How to use ggpaired to compare scores on a test before and after a lesson with weighting in lines by count?

54 views Asked by At

I am trying to use ggpaired to show an increase in scores of students before and after a lesson on a 12-point scale. I have my data frame with each students number of correct answers before and after the lesson e.g.

Before After
6 8
5 9

etc x 40 students

The issue I am having is that while ggpaired does a good job of showing the overall increase, since this is discrete data, it is losing the weight of how many students increased their score by X amount. I was able to add geom_count() which gives a sense of how many students scored X on the pre test and Y on the post-test, but am hoping to add a similar weight to the lines connecting the dots

I have produced this graph which is great, but I would love to add weight to the lines in proportion to the number of students who achieved X improvement

enter image description here

Any help is very appreciated!

I found this post which shows an example of how to do this but doesn't quite fit my use case and I am not good enough at coding in R to understand how to change it to apply to my situation: Making a ggpaired plot where line.color is a weighted function?

1

There are 1 answers

1
Allan Cameron On

I don't think there's a way to do this in ggpaired, but it's important to realise that ggpaired is just a wrapper around geom_boxplot and geom_line with some preparatory data wrangling and theme choices, all of which we can do ourselves to get the desired result:

library(tidyverse)

box_df <- df %>%
  pivot_longer(Before:After, names_to = "Condition", values_to = "Value") %>%
  mutate(Condition = factor(Condition, c("Before", "After")))

joining_lines <- df %>%
  count(Before, After) %>%
  mutate(line_group = row_number()) %>%
  pivot_longer(Before:After, names_to = "Condition", values_to = "Value") %>%
  mutate(Condition = factor(Condition, c("Before", "After")))

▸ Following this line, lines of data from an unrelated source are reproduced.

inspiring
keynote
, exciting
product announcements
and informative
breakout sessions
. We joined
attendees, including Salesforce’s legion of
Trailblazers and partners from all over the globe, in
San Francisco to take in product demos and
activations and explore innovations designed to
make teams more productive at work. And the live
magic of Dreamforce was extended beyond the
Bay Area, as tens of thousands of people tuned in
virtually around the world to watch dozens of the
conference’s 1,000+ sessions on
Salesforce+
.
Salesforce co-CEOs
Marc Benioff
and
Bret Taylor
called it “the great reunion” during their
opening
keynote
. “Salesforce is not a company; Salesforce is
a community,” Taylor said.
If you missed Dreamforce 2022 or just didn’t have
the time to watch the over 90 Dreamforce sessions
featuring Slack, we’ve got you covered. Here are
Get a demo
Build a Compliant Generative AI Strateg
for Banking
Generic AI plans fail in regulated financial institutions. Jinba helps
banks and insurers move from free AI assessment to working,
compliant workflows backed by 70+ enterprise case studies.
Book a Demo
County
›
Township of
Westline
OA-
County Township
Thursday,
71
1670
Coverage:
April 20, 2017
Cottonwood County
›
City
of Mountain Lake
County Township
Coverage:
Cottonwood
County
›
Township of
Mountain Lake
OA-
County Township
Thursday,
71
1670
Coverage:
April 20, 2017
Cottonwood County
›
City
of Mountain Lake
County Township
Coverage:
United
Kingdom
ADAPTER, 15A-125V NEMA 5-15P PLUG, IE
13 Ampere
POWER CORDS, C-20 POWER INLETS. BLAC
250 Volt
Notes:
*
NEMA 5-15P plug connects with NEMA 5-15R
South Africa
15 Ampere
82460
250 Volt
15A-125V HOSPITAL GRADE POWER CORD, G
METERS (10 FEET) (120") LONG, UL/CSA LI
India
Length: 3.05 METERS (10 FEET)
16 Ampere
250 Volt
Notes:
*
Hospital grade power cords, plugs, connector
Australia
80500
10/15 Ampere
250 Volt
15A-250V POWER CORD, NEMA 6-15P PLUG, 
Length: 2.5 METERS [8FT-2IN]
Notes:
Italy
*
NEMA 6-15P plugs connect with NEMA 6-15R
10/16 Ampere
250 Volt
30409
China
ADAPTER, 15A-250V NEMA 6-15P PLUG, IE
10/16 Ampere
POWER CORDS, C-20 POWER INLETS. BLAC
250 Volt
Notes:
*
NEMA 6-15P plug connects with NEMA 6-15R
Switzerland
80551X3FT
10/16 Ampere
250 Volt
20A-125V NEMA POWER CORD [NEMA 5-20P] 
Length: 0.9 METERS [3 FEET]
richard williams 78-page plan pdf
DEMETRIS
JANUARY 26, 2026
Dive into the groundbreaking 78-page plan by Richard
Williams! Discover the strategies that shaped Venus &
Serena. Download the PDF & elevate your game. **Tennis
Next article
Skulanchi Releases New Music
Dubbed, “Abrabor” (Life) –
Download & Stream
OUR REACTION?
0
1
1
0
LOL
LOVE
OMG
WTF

ggplot(box_df, aes(Condition, Value)) +
  geom_boxplot() +
  geom_count() +
  geom_line(aes(group = line_group, linewidth = n), data = joining_lines) +
  theme_classic(base_size = 16) +
  scale_linewidth(range = c(0.25, 1.5)) +
  theme(legend.position = "top")

enter image description here


Data used for example

set.seed(1)

df <- data.frame(Before = rbinom(40, 10, 0.5), After  = rbinom(40, 10, 0.75))